We have surveyed the growing body of literature dealing with arrival processes to stochastic queueing systems that arise from strategic timing decisions of customers. The focus was on the theoretical foundations of such models. In particular, we have discussed the construction of appropriate mathematical models and the resulting properties of their solution concepts such as Nash equilibrium and social welfare optimization. The motivation for the study of such models comes from many daily activities that involve congested systems. However, this research stream has so far devoted limited attention to the empirical study of real systems. Experimental laboratory studies have examined the decision making of uncoordinated customers in congested service systems and have found that the ?/M/1 model predicts the aggregate empirical distribution pretty well in certain cases, but there is still a disparity for some system settings. It would also be interesting to explore whether arrival data from actual service systems (i.e., not laboratory experiments) can be fitted with the ?/M/1 model. Suppose for example that data is collected daily on the arrival process to a system that has certain opening hours. The mean population size can be easily estimated by taking the average daily total number of arrivals. The next step is to estimate the cost parameters of customers, for example, waiting cost \(\alpha \) and tardiness cost \(\beta \), as in Example 3. This can be achieved by evaluating the empirical arrival rate at different times of the day and selecting as estimators the \(\alpha \) and \(\beta \) that minimize some loss function with respect to the distance between the equilibrium prediction of the arrival rate and the empirical observations. Of course, there is also a model selection problem here and for specific applications different models will have a better fit than others. Developing statistical methodology seems like a natural research direction that complements the economic analysis that has been reviewed here.

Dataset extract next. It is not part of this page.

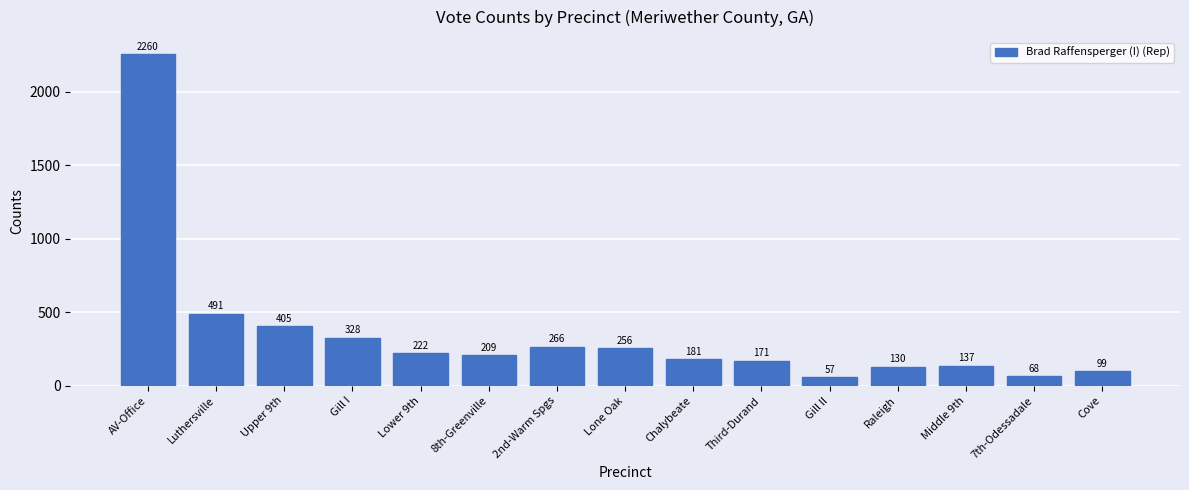

Reading left to right, what are all the values shown in this chart?

2260	491	405	328	222	209	266	256	181	171	57	130	137	68	99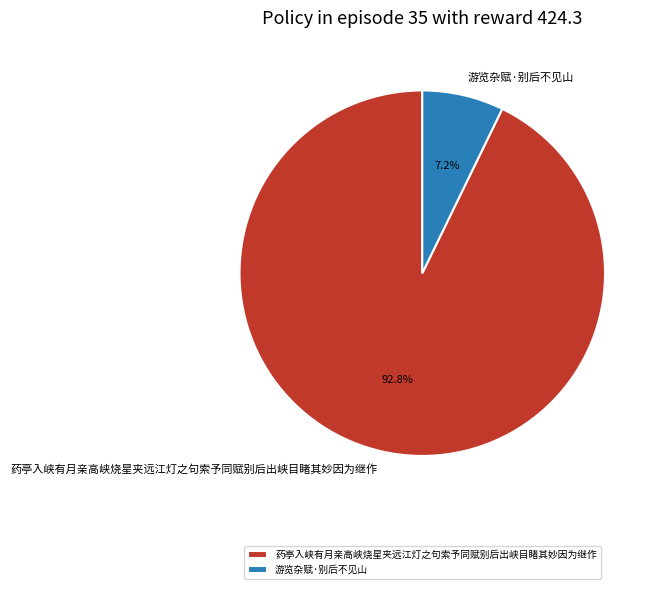

What is the ratio of the value at 药亭入峡有月亲高峡烧星夹远江灯之句索予同赋别后出峡目睹其妙因为继作 to the value at 游览杂赋·别后不见山?

12.9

There are certainly still many open questions in the theoretical analysis of when-to-arrive games. This is especially true for more complex systems with various service regimes, heterogeneous customers or networks of queues. As we have seen, the direct analysis of the stochastic system is very challenging and new methods are called for in order to make progress in this direction. Furthermore, much insight has been gained by using fluid approximations; however, in many cases the prediction of fluid models seems unsatisfactory. For example, in the multiclass concert queueing game of [35] customers arrive at uniform rates on disjoint intervals but this type of behavior is not plausible for many systems. As is detailed in Sect. 5.2, extending this fluid model to allow for nonlinear cost functions, random population size and network structure yields equilibrium solutions with a more elaborate structure. Still a gap remains in the equilibrium analysis of small-scale multiclass systems with atomic customers. One approach that has potential to provide insight on the more elaborate stochastic systems is the dynamic learning model of [57] discussed in Sect. 3.5. In terms of computation, one only needs to be able to simulate the dynamics of the system in order to compute the equilibrium approximation. However, there are no theoretical guarantees yet that the learning dynamics converge to an empirical distribution that is indeed a good approximation of the equilibrium solution. Developing a rigorous framework for the learning dynamics, including asymptotic analysis and error bounds on the approximation, would be very useful. This may be lead to a powerful tool for approximating the equilibria in complex systems that are otherwise intractable.